Le Faune de Pompéi ou la danse de la Vie

 

Le Faune de Pompéi ou la danse de la Vie (par Philippe Durbecq)

 

Par sa danse et le mouvement en spirale que décrit son corps[1], le Faune[2] de la maison homonyme de Pompéi extériorise l’extase dionysiaque ou la fièvre de la luxure, mais aussi et surtout la simple et pure joie de vivre.


 Le Faune a sauté sur la pointe des pieds et la vibration du bond qu’il vient de faire secoue son corps d’un tressaillement qui semble même se propager à tout l’espace environnant. Cet espace, il le domine de son regard argenté, la tête tournée vers le haut.


Envoûté par la musique et le vin, il a levé les bras en l’air comme les derviches tourneurs et claque des doigts pour marquer le rythme.


 C’est l’élan vital qui anime tout être humain que ce Faune exprime, en clamant, dans une ode à la joie la plus spontanée, la plus intense et la plus profonde qui soit, son bonheur de vivre. Sa danse est celle du triomphe de la vie.


     

Le Faune de Pompéi (photo de gauche avec l’aimable autorisation du Dr. Francesco di Bennardo ; photo de droite libre de droits – Licence CC BY-SA 4.0 – auteur : Miguel Hermoso Cuesta (travail personnel))

 Pensons d’abord à cette « Danse de la vie[3] », à cette « chorégraphie cellulaire » qui engendre ce miracle ineffable permettant à une seule cellule fertilisée d’en produire quarante milliards qui vont former un être humain.
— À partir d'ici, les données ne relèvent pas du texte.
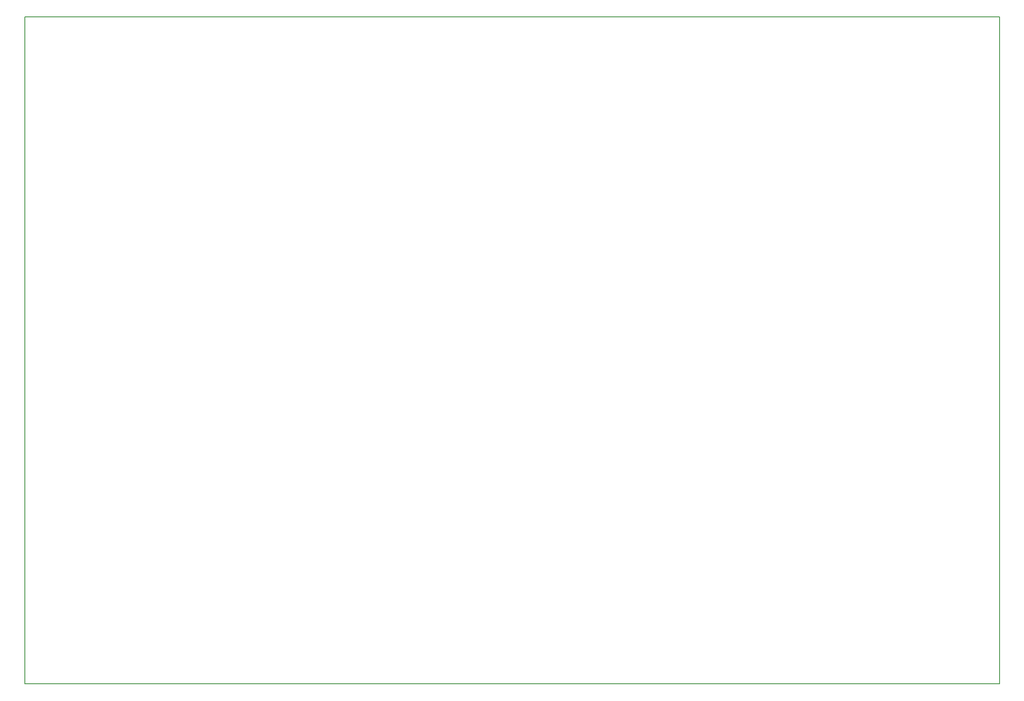
<source format=gbr>
%TF.GenerationSoftware,KiCad,Pcbnew,(5.99.0-10177-gd878cbddbc)*%
%TF.CreationDate,2021-05-11T02:45:32+02:00*%
%TF.ProjectId,TIDA-00555_E2,54494441-2d30-4303-9535-355f45322e6b,rev?*%
%TF.SameCoordinates,Original*%
%TF.FileFunction,Profile,NP*%
%FSLAX46Y46*%
G04 Gerber Fmt 4.6, Leading zero omitted, Abs format (unit mm)*
G04 Created by KiCad (PCBNEW (5.99.0-10177-gd878cbddbc)) date 2021-05-11 02:45:32*
%MOMM*%
%LPD*%
G01*
G04 APERTURE LIST*
%TA.AperFunction,Profile*%
%ADD10C,0.152400*%
%TD*%
G04 APERTURE END LIST*
D10*
X76000000Y-17000000D02*
X272000000Y-17000000D01*
X272000000Y-151110000D02*
X272000000Y-17000000D01*
X76000000Y-151110000D02*
X272000000Y-151110000D01*
X76000000Y-151110000D02*
X76000000Y-17000000D01*
M02*

</source>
 La vie est brève et chaque seconde est précieuse. Chaque instant devrait être un hymne et une danse à la vie : « Tu es le souffle de ma vie. Le vent qui danse autour de moi. Tu es la fraîcheur de mes nuits. (…) Mon cœur qui bat (…). Allez, viens, danse à la vie ![4] ». 


Mordre à pleines dents dans la vie, comme on mord dans la pulpe juteuse d’une pêche mûre, savourer le doux baiser de la femme qu’on aime, respirer son parfum d’un autre monde qui la rend unique, admirer les couleurs sublimes d’un coucher de soleil, ou un séduisant sourire : carpe diem !


 


Le Faune de Pompéi sur fond de paysage avec le Vésuve en arrière-plan (photo avec l’aimable autorisation du Dr. Francesco di Bennardo)
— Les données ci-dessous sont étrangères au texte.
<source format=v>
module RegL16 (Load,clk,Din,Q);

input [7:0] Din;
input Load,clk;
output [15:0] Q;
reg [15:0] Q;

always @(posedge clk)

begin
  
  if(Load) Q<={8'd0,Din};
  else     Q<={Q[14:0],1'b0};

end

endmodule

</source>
[1] La danse imprime à son corps un mouvement ascensionnel et hélicoïdal très bien rendu par l’artiste. L’harmonie du corps et sa plastique sont également remarquables. Le mouvement hélicoïdal de celui-ci permet de déployer tout un jeu de clair-obscur de la lumière, bien que l’éclairage de la statuette arrivait, à l’origine, essentiellement par le haut, puisque la statuette se trouvait dans l’atrium, au dessous d’un compluvium qui, outre son rôle dans la récolte de l’eau de pluie, constituait un puits de lumière.
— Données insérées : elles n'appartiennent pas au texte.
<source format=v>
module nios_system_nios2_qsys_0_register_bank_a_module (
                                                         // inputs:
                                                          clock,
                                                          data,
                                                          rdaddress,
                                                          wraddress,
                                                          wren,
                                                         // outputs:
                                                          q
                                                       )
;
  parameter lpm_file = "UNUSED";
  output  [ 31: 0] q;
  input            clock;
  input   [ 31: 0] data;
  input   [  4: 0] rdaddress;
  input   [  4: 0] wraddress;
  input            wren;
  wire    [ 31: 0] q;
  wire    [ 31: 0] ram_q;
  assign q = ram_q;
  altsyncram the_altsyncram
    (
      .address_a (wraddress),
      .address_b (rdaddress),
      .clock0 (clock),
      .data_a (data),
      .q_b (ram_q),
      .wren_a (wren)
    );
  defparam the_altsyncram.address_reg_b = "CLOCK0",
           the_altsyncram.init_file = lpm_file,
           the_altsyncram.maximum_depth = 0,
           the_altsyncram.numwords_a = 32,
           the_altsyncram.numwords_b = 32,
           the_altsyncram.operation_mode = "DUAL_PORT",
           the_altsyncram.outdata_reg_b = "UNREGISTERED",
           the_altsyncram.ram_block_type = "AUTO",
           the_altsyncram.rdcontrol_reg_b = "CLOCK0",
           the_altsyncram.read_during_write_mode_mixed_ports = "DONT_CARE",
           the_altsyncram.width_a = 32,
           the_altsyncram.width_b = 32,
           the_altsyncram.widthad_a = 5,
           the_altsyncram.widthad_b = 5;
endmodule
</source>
[2] Pour le contexte de la statuette au centre de l’impluvium de la maison, voir le site https://youtu.be/5yxYpa1t5Zs. A noter qu’un Faune et un Satyre présentent quelques petites différences : le Faune appartient à la mythologie romaine, alors que le Satyre était déjà présent dans la mythologie grecque. Tous deux ont toutefois une sexualité débordante (les Satyres s’en prennent même parfois à l’âne de Dionysos à l’instar du dieu Pan – auquel les Satyres s’associent parfois – que l'on peut voir s’accoupler avec une chèvre n’ayant pas l’air trop effarouchée sur une sculpture du musée archéologique national de Naples). Le Faune, fils de Faunus, troisième roi du Latium et petit-fils de Saturne, est une créature mi-humaine, mi-capridée (le Faune de Pompéi arbore d’ailleurs une petite queue de bouc au bas du dos et des cornes dressées au milieu de ses cheveux en broussaille) ; à quelques différences près, le second partage avec le Faune les mêmes attributs : il est un homme-bouc également (de sorte que le Faune finit par devenir l’équivalent latin du Satyre). Mi-hommes, mi-bêtes, les Faunes et les Satyres se situent à la lisière entre les mondes civilisé et sauvage.

[3] Titre de l’ouvrage de Magdalena Zernicka-Goetz, spécialiste mondiale du développement embryonnaire.

[4] Paroles de la chanson « Danse à la vie » de Demis Roussos.